Light Vessel 72 remained on station until 27 January 1945 when she was withdrawn to Le Havre for repairs to damage caused by storms and collisions. She was placed on a new station, known as "Seine", in February but was withdrawn to Harwich, England, on 3 March after being replaced by the French light vessel Le Havre. The Allied naval commander Admiral Sir Bertram Ramsay recognised the contributions of the light vessels and associated buoys in a dispatch of September 1944 noting that "the great success achieved [in the invasion] was due in no small part to the contribution of Trinity House".

After the war Light Vessel 72 served in the Bristol Channel. She remained in service until sold for scrapping in 1973 to the Steel Supply Company in Neath, Wales. At the time of her sale she was the oldest vessel in the Trinity House fleet. The manager of the Steel Supply Company, Ian Jones, recognised her historic value and refused to break her up. The vessel has sat on a mud bank of the River Neath, adjacent to the scrapyard since. Light Vessel 72 has since deteriorated, some of its hull plates have warped, plants now grow on its deck and some of her brass fittings have been stolen. As one of the last remaining iron vessels she has historic interest and has been added to the National Historic Ships register (number 143).

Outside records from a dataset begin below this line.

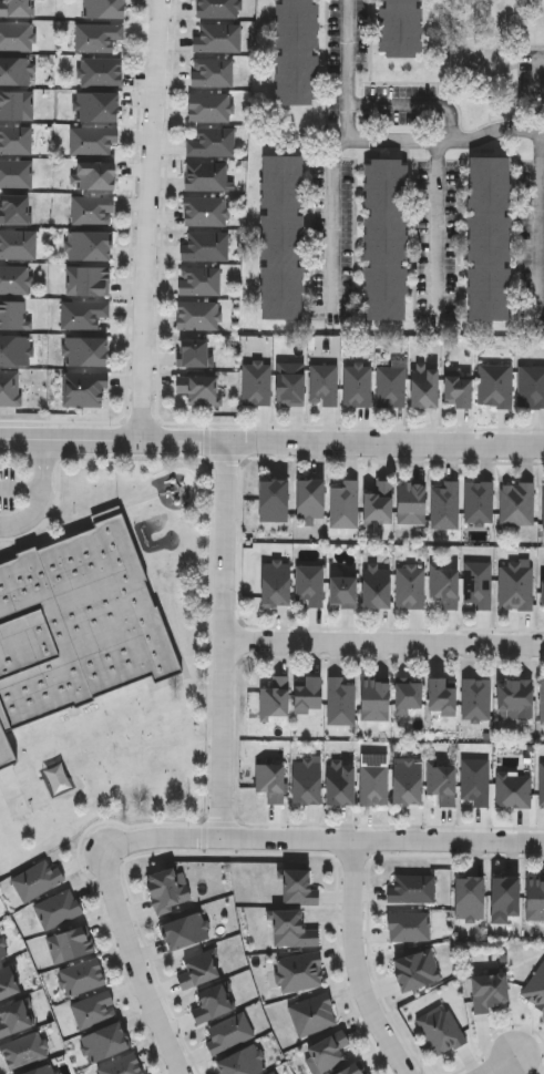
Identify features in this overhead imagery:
building: (16, 7)
building: (104, 8)
building: (218, 8)
building: (401, 28)
building: (17, 35)
building: (97, 36)
building: (218, 36)
building: (296, 52)
building: (14, 70)
building: (213, 71)
building: (101, 72)
road: (349, 74)
road: (534, 75)
building: (16, 104)
building: (96, 106)
building: (211, 106)
road: (416, 106)
road: (542, 136)
building: (14, 139)
building: (92, 139)
road: (438, 141)
building: (212, 142)
building: (15, 173)
building: (94, 175)
building: (208, 179)
building: (14, 208)
building: (91, 210)
building: (204, 211)
road: (330, 212)
road: (435, 220)
road: (151, 221)
road: (541, 221)
building: (281, 237)
building: (488, 238)
building: (385, 239)
building: (17, 244)
building: (89, 245)
building: (204, 245)
building: (14, 279)
building: (86, 280)
building: (198, 280)
building: (13, 314)
building: (81, 314)
building: (197, 315)
building: (14, 350)
building: (85, 351)
building: (194, 353)
building: (257, 384)
building: (290, 384)
building: (324, 385)
building: (357, 385)
building: (495, 386)
building: (9, 387)
building: (391, 387)
building: (531, 387)
building: (85, 389)
building: (199, 390)
building: (425, 390)
building: (457, 391)
road: (271, 443)
road: (23, 486)
road: (43, 498)
building: (310, 499)
building: (273, 500)
building: (479, 502)
building: (378, 503)
building: (411, 503)
building: (345, 504)
building: (517, 504)
building: (543, 505)
building: (446, 506)
building: (275, 584)
building: (478, 584)
building: (309, 586)
building: (444, 586)
building: (516, 586)
building: (410, 587)
building: (376, 588)
building: (342, 591)
building: (541, 592)
building: (76, 625)
road: (226, 642)
road: (385, 644)
building: (408, 694)
building: (307, 695)
building: (440, 696)
building: (274, 698)
building: (515, 698)
building: (374, 699)
building: (476, 699)
building: (341, 701)
building: (542, 702)
building: (269, 781)
building: (475, 781)
building: (304, 782)
building: (406, 783)
building: (337, 784)
building: (441, 784)
building: (373, 785)
building: (542, 786)
building: (514, 790)
road: (326, 842)
building: (37, 881)
building: (411, 888)
building: (299, 889)
building: (166, 890)
building: (504, 896)
building: (468, 897)
building: (535, 899)
building: (57, 909)
building: (409, 927)
building: (292, 930)
building: (185, 931)
building: (67, 944)
building: (3, 951)
road: (139, 964)
road: (357, 964)
building: (416, 970)
building: (198, 971)
building: (301, 972)
building: (80, 977)
building: (8, 981)
building: (536, 989)
building: (488, 991)
building: (211, 1004)
building: (91, 1010)
building: (314, 1014)
building: (13, 1018)
building: (442, 1030)
building: (229, 1034)
building: (106, 1042)
building: (22, 1051)
building: (329, 1051)
building: (243, 1062)
road: (503, 1063)
building: (122, 1066)
building: (352, 1069)
building: (45, 1070)
building: (273, 1073)

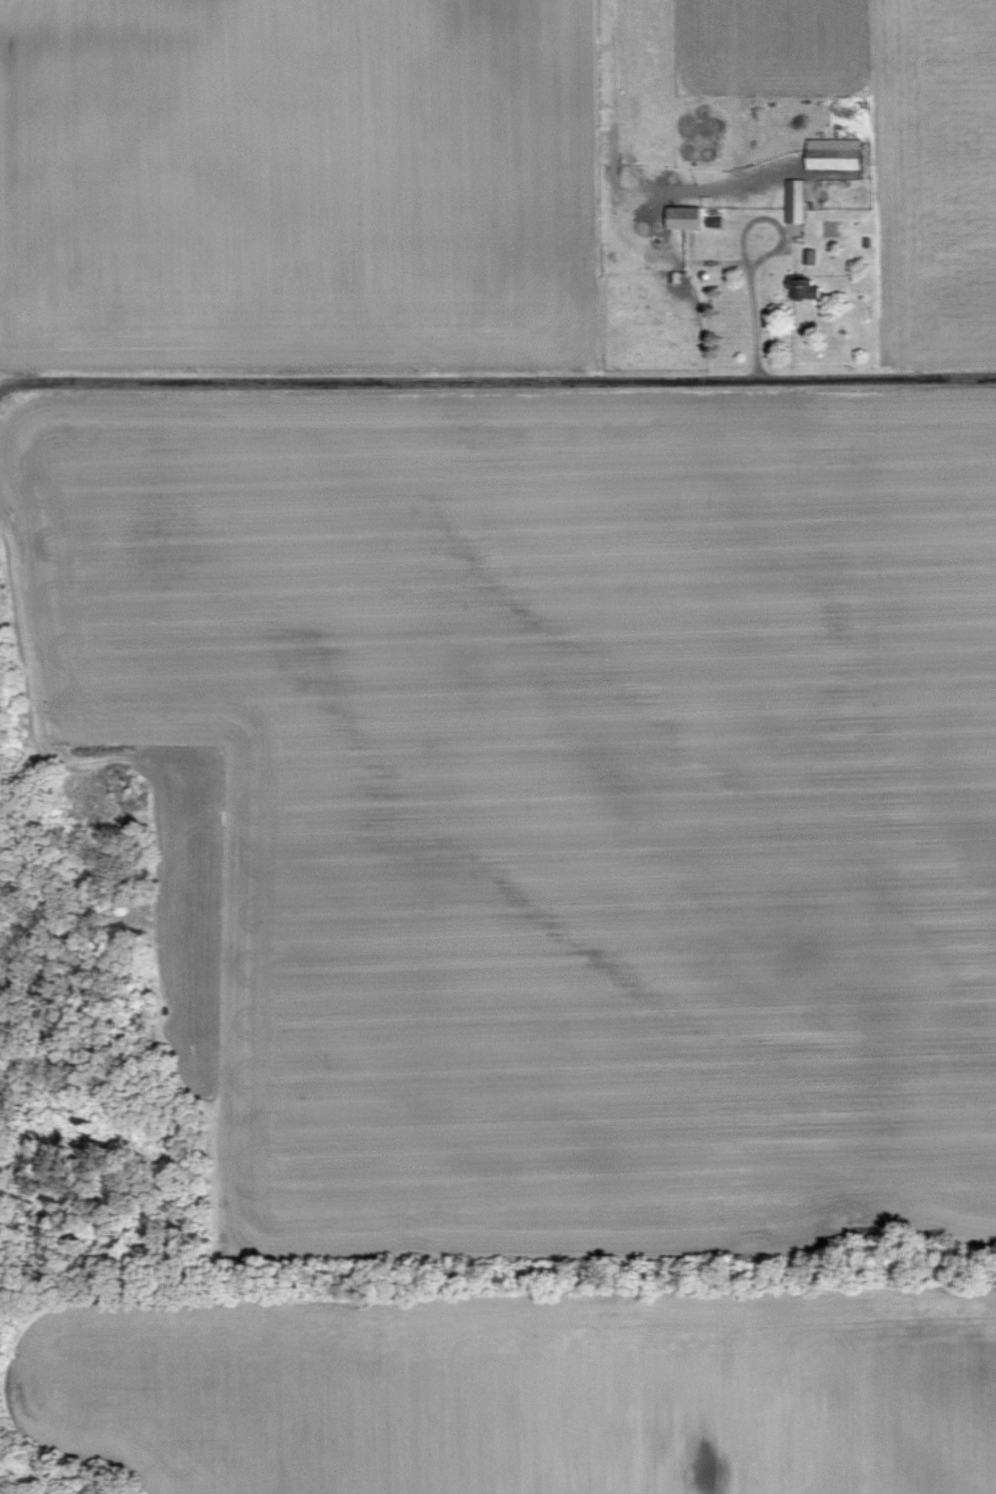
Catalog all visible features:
building: (836, 153)
building: (796, 200)
building: (686, 218)
road: (744, 254)
building: (805, 288)
road: (482, 384)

In 2020 it was reported that experts who had surveyed the ship advised that the mud berth has helped to preserve its structure and only minor work would be required to float it. Although visible from a distance the ship is not publicly accessible, the adjacent land being privately owned.

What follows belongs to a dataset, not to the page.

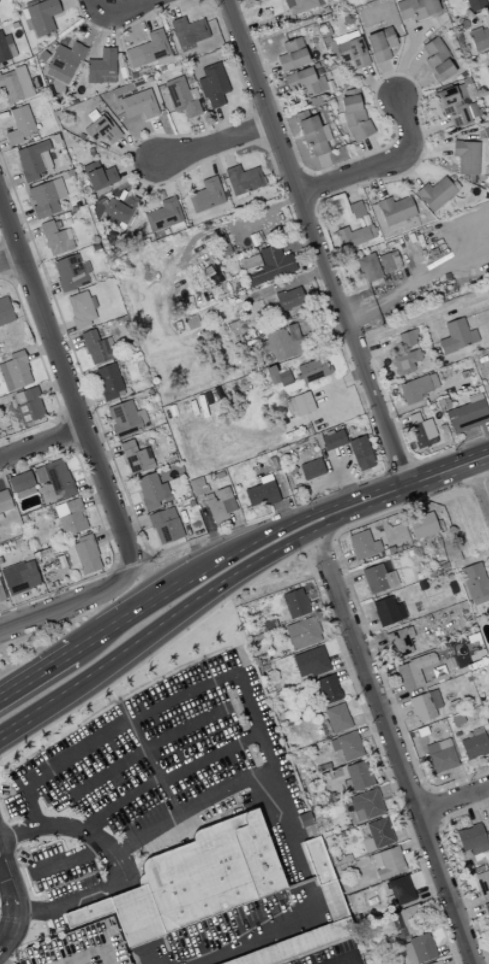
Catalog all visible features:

== Proposed restoration ==
Several plans have been put forward for the restoration of the vessel. At one point it was considered for conversion into a night club and at another stage was almost sold to a youth club in Marseille. In 2016 a campaign ("Save our Ship of Light") was launched to purchase and restore the ship, at an estimated total cost of £100,000, and return it to Sunderland. This was unsuccessful. The owners have indicated their asking price for the vessel is £40,000.